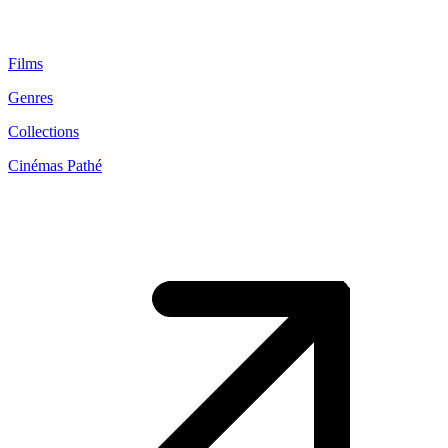
Films
Genres
Collections
Cinémas Pathé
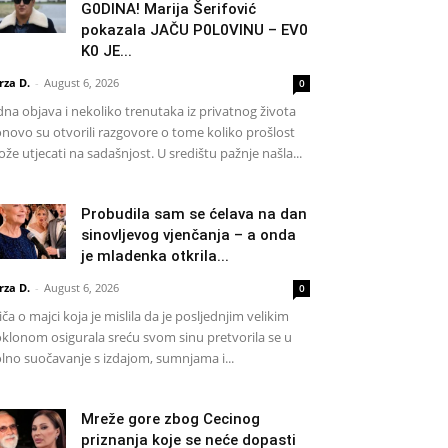
G0DlNA! Marija Šerifović
pokazala JAČU P0L0VINU – EV0
K0 JE...
rza D.
-
August 6, 2026
0
dna objava i nekoliko trenutaka iz privatnog života
novo su otvorili razgovore o tome koliko prošlost
že utjecati na sadašnjost. U središtu pažnje našla...
Probudila sam se ćelava na dan
sinovljevog vjenčanja – a onda
je mladenka otkrila...
rza D.
-
August 6, 2026
0
iča o majci koja je mislila da je posljednjim velikim
klonom osigurala sreću svom sinu pretvorila se u
lno suočavanje s izdajom, sumnjama i...
Mreže gore zbog Cecinog
priznanja koje se neće dopasti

----------------

Return every line of text from the listing above without any change, leaving out the pictures.

Exercise solution >>
Films
Genres
Collections
Cinémas Pathé
G0DlNA! Marija Šerifović
pokazala JAČU P0L0VINU – EV0
K0 JE...
rza D.
-
August 6, 2026
0
dna objava i nekoliko trenutaka iz privatnog života
novo su otvorili razgovore o tome koliko prošlost
že utjecati na sadašnjost. U središtu pažnje našla...
Probudila sam se ćelava na dan
sinovljevog vjenčanja – a onda
je mladenka otkrila...
rza D.
-
August 6, 2026
0
iča o majci koja je mislila da je posljednjim velikim
klonom osigurala sreću svom sinu pretvorila se u
lno suočavanje s izdajom, sumnjama i...
Mreže gore zbog Cecinog
priznanja koje se neće dopasti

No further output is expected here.